Texto:
════════

A comissão externa criada na Câmara dos Deputados para acompanhar a agenda “Brasil Legal” e o combate à pirataria faz nesta terça-feira (10) sua primeira reunião, para apresentar o plano de trabalho e votar pedidos de informação e de audiências públicas.
Em entrevista à Rádio Câmara , o deputado Julio Lopes (PP-RJ), autor do pedido de criação do colegiado e coordenador do grupo, afirmou que a ideia é mobilizar estados e instituições para ampliar o combate à pirataria, ao contrabando, à sonegação e ao comércio ilegal de forma geral.
“Na área do petróleo, há algo em torno de R$ 62 bilhões sonegados por ano. Na área das bebidas, são mais de R$ 55 bilhões. Com cigarros, mais R$ 20 bilhões", contabilizou o deputado.
"São volumes extraordinários, quase R$ 500 bilhões [de prejuízo à economia] por ano. Apenas a recuperação de 20% poderia colocar as contas do Brasil no azul”, disse, ressaltando que o combate a essas práticas exige coordenação entre órgãos públicos e instituições do setor produtivo.
Parcerias
Segundo o deputado, a comissão pretende usar dados produzidos por entidades do setor produtivo, como a Confederação Nacional da Indústria (CNI), a Federação das Indústrias do Estado do Rio de Janeiro (Firjan) e a Federação das Indústrias do Estado de São Paulo (Fiesp).
De acordo com Lopes, a ideia é identificar problemas específicos em cada região e direcionar ações de fiscalização e combate à economia ilegal.
Ele citou como exemplo a operação Compliance Zero, realizada em São Paulo, que teria resultado na apreensão de cerca de R$ 50 bilhões na região da avenida Faria Lima.
O deputado também mencionou ações no Rio de Janeiro, onde, segundo ele, investigações identificaram postos de combustíveis ligados ao Comando Vermelho, com base em informações compartilhadas com sindicatos e federações empresariais.
Crime organizado
Julio Lopes também alertou que o crime organizado está ligado à economia ilegal e defendeu o bloqueio internacional de recursos dessas organizações.
Para o deputado, a cooperação internacional é importante para rastrear e congelar recursos dessas redes criminosas.

════════

Seção de dados:
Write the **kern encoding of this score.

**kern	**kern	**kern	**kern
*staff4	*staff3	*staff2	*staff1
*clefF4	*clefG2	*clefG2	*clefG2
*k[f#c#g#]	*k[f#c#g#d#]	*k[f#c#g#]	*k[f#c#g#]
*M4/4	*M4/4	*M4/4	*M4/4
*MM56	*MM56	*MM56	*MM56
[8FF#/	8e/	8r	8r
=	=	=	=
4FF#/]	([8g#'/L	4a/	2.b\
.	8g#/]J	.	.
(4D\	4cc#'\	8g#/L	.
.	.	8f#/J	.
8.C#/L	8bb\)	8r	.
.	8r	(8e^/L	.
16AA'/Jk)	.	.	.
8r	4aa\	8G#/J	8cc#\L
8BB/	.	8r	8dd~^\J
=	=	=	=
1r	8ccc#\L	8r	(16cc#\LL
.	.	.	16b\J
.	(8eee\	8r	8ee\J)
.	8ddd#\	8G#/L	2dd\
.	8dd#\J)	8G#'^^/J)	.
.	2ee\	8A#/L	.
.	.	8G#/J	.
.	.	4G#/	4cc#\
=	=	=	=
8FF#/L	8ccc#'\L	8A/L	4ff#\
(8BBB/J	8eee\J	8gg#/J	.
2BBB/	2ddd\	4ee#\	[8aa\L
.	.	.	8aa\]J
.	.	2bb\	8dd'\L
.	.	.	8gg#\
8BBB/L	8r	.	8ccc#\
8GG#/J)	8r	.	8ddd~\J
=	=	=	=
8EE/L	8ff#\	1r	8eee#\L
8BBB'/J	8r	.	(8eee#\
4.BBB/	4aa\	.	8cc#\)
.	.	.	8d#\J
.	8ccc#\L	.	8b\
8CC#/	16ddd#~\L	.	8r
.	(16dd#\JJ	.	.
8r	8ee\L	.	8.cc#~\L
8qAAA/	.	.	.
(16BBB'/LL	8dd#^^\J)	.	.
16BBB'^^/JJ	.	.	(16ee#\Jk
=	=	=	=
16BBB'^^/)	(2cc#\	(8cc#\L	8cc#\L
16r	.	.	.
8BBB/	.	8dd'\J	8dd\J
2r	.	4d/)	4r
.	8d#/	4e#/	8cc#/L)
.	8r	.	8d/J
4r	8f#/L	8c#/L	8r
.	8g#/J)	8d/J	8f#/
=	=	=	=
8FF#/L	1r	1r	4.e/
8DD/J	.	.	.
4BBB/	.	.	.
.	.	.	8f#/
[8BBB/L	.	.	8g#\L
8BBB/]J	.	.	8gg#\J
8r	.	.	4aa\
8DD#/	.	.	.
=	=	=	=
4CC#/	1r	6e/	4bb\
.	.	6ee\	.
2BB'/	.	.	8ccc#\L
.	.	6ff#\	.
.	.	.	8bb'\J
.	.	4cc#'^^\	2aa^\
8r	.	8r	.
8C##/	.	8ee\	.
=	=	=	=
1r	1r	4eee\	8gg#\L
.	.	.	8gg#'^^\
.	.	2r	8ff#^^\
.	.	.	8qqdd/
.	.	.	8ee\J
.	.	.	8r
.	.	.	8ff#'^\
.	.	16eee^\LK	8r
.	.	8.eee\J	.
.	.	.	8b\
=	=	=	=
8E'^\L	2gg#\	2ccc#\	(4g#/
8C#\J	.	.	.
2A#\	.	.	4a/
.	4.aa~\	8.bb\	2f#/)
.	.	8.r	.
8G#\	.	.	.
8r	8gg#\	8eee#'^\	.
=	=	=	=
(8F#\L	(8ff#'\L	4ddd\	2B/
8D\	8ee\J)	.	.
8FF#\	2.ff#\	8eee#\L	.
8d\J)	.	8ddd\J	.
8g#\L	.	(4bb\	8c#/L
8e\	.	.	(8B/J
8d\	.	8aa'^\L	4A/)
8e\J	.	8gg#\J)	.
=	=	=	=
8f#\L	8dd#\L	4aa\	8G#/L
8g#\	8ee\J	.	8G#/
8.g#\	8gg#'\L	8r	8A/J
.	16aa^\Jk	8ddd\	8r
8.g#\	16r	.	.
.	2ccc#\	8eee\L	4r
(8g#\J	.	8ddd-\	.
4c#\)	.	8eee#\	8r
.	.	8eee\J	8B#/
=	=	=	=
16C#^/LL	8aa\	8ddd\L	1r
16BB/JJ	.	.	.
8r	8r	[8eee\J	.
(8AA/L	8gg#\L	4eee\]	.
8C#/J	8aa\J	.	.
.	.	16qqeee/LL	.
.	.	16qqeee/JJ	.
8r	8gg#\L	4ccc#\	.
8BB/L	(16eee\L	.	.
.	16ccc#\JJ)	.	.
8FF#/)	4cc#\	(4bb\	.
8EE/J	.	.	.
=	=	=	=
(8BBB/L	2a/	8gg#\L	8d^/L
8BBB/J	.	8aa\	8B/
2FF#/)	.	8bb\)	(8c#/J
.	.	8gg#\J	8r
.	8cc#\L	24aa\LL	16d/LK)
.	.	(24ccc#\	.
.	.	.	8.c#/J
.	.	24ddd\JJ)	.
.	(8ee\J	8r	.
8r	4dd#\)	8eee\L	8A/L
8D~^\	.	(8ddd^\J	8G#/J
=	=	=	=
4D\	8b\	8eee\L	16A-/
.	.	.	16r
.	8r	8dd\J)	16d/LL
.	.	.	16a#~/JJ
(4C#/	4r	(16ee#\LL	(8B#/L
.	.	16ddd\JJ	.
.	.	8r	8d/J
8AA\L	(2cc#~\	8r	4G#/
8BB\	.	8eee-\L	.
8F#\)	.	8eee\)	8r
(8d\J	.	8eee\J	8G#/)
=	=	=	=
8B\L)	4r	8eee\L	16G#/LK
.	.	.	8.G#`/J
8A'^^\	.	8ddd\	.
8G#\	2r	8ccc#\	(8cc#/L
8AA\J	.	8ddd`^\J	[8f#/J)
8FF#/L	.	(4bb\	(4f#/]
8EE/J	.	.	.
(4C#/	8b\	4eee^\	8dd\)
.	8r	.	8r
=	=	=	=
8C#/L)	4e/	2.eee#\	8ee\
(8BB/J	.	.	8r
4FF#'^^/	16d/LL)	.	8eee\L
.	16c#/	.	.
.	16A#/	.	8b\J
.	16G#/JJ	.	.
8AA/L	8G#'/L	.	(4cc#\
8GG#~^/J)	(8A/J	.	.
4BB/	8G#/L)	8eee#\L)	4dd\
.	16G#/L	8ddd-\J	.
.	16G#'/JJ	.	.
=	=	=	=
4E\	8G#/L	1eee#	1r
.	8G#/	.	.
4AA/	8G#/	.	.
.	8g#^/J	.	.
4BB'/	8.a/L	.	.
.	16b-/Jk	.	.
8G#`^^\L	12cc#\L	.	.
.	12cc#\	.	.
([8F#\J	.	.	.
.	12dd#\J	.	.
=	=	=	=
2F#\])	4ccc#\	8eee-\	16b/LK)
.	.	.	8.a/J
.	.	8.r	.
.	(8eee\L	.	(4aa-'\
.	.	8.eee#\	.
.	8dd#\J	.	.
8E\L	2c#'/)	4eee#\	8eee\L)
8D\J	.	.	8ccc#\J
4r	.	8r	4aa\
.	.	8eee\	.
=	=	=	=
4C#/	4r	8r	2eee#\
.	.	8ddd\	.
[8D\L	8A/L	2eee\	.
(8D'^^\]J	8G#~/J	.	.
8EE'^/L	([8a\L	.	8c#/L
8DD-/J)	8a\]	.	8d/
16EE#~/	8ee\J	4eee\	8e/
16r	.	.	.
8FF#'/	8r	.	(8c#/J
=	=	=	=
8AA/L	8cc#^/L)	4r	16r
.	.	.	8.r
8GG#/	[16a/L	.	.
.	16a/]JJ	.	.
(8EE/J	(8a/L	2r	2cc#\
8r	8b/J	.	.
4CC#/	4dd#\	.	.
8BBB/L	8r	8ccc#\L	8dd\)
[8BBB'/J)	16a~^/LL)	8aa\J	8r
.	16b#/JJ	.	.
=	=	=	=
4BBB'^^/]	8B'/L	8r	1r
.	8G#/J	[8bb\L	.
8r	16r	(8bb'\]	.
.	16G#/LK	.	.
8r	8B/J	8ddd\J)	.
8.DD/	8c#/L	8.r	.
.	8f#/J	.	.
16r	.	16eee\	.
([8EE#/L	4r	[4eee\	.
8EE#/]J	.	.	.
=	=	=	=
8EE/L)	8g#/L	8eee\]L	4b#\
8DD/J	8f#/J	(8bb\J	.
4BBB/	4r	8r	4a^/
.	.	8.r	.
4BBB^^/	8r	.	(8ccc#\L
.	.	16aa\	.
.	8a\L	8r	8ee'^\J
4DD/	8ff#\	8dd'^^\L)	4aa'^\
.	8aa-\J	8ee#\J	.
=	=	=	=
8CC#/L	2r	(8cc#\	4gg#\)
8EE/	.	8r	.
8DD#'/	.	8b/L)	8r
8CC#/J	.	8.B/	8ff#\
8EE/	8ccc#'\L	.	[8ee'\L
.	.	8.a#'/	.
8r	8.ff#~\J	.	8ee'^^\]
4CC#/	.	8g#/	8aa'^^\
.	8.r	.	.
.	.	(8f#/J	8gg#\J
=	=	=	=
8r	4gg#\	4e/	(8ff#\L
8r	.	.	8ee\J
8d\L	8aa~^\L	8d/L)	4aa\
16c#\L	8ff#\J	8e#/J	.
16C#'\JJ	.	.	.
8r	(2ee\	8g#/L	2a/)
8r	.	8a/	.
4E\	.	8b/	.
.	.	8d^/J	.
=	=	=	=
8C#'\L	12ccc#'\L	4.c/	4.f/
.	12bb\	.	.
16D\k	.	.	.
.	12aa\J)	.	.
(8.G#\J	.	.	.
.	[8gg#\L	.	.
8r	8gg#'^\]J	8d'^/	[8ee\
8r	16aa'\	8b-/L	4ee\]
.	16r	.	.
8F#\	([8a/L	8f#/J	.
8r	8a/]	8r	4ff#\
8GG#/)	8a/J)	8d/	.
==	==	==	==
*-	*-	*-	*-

════════

Pedido de trabalho: Transcreva palavra por palavra o trecho da notícia sobre o combate à pirataria, começando em "Em entrevista à" e terminando em "do setor produtivo.".

Resposta escrita:
Em entrevista à Rádio Câmara , o deputado Julio Lopes (PP-RJ), autor do pedido de criação do colegiado e coordenador do grupo, afirmou que a ideia é mobilizar estados e instituições para ampliar o combate à pirataria, ao contrabando, à sonegação e ao comércio ilegal de forma geral.
“Na área do petróleo, há algo em torno de R$ 62 bilhões sonegados por ano. Na área das bebidas, são mais de R$ 55 bilhões. Com cigarros, mais R$ 20 bilhões", contabilizou o deputado.
"São volumes extraordinários, quase R$ 500 bilhões [de prejuízo à economia] por ano. Apenas a recuperação de 20% poderia colocar as contas do Brasil no azul”, disse, ressaltando que o combate a essas práticas exige coordenação entre órgãos públicos e instituições do setor produtivo.